Unlikely. The video continued and Cally seemed to relish in his own mischief. He believed the only people to blame were the players themselves. At the end of the space day, they were the ones who gave him the money. But the lion’s share of the stolen credits belonged to the “fat cats,” as Cally put it. The corporations that used their resources to force the smaller players into compliance. The EIB still had enough assets for the directors to sell off and repay the common folk of Eve Online. Only the rich would suffer, as Cally used the bulk of their money to pay for the colossal space fighter he was sitting in. The rest of the money, Cally used to place a bounty on his own character’s head. He was giving everyone a “sporting chance” to come reclaim their own money.

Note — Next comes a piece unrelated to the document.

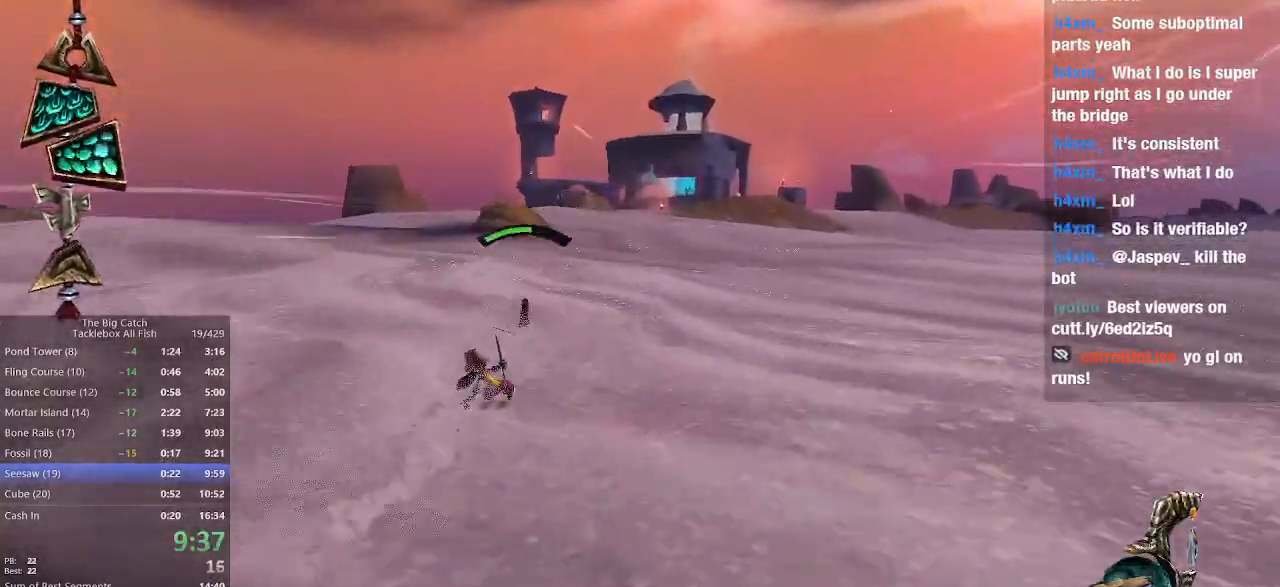
{"keys": [], "mouse": ["left"], "events": []}
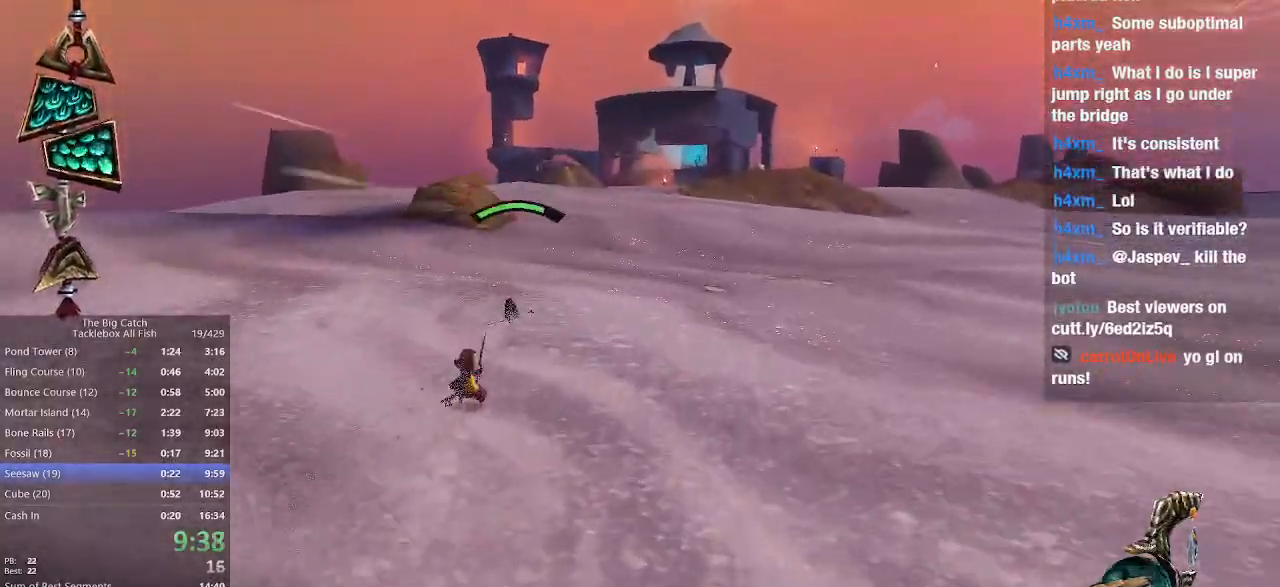
{"keys": [], "mouse": ["left"], "events": [[133, "e", "down"], [300, "e", "up"]]}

Outraged, the players reported Cally to the developers, but CCP Games found that he had done nothing wrong. He didn’t hack anyone’s accounts. He didn’t break Terms of Service or the End User License Agreement. As Cally put it, the players were the ones who handed him the money. Cally’s approach embodied and exaggerated the no holds barred approach of Eve Online. He set a precedent and scammers are as much a part of today’s community as honest prospectors, ruthless corporate entities, and thieving pirates. Before he logged off, Cally encouraged the players to build their worth in whatever way they saw fit, because he promised to return for another scam in 6 month’s time. I’m not sure if he ever made good on his promise, but it’s a haunting detail that floats through my mind every time a new scam breaks Cally’s old record. Did he return to one up himself? Maybe people should store their money in space mattresses instead.